Input data —
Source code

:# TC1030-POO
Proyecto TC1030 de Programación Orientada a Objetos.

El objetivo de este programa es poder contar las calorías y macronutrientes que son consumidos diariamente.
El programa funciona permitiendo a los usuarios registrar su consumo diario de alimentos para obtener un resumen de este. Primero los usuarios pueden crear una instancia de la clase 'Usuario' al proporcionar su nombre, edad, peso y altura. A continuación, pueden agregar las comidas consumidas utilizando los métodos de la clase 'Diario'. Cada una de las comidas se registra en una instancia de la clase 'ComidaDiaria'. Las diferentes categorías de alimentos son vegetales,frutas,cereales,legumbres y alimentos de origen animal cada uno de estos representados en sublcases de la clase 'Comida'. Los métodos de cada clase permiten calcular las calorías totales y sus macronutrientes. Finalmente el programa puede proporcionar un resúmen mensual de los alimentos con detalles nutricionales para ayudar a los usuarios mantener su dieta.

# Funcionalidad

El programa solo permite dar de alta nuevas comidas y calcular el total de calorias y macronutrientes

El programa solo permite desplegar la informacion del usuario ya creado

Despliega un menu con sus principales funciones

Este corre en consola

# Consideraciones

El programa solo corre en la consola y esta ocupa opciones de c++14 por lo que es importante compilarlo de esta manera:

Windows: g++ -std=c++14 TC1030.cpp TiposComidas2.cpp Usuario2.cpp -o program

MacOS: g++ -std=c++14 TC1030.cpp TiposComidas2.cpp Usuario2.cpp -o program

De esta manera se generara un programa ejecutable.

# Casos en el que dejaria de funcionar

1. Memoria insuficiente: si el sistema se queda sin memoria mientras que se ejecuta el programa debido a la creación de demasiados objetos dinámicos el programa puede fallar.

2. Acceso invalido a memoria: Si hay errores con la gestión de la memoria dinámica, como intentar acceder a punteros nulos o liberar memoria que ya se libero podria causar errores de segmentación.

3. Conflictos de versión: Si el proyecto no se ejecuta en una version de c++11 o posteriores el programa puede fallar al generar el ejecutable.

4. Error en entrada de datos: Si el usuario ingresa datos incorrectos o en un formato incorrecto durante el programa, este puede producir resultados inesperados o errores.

Work order —
Reproduce the lines above verbatim, without any changes.

Answer space —
Source code

:# TC1030-POO
Proyecto TC1030 de Programación Orientada a Objetos.

El objetivo de este programa es poder contar las calorías y macronutrientes que son consumidos diariamente.
El programa funciona permitiendo a los usuarios registrar su consumo diario de alimentos para obtener un resumen de este. Primero los usuarios pueden crear una instancia de la clase 'Usuario' al proporcionar su nombre, edad, peso y altura. A continuación, pueden agregar las comidas consumidas utilizando los métodos de la clase 'Diario'. Cada una de las comidas se registra en una instancia de la clase 'ComidaDiaria'. Las diferentes categorías de alimentos son vegetales,frutas,cereales,legumbres y alimentos de origen animal cada uno de estos representados en sublcases de la clase 'Comida'. Los métodos de cada clase permiten calcular las calorías totales y sus macronutrientes. Finalmente el programa puede proporcionar un resúmen mensual de los alimentos con detalles nutricionales para ayudar a los usuarios mantener su dieta.

# Funcionalidad

El programa solo permite dar de alta nuevas comidas y calcular el total de calorias y macronutrientes

El programa solo permite desplegar la informacion del usuario ya creado

Despliega un menu con sus principales funciones

Este corre en consola

# Consideraciones

El programa solo corre en la consola y esta ocupa opciones de c++14 por lo que es importante compilarlo de esta manera:

Windows: g++ -std=c++14 TC1030.cpp TiposComidas2.cpp Usuario2.cpp -o program

MacOS: g++ -std=c++14 TC1030.cpp TiposComidas2.cpp Usuario2.cpp -o program

De esta manera se generara un programa ejecutable.

# Casos en el que dejaria de funcionar

1. Memoria insuficiente: si el sistema se queda sin memoria mientras que se ejecuta el programa debido a la creación de demasiados objetos dinámicos el programa puede fallar.

2. Acceso invalido a memoria: Si hay errores con la gestión de la memoria dinámica, como intentar acceder a punteros nulos o liberar memoria que ya se libero podria causar errores de segmentación.

3. Conflictos de versión: Si el proyecto no se ejecuta en una version de c++11 o posteriores el programa puede fallar al generar el ejecutable.

4. Error en entrada de datos: Si el usuario ingresa datos incorrectos o en un formato incorrecto durante el programa, este puede producir resultados inesperados o errores.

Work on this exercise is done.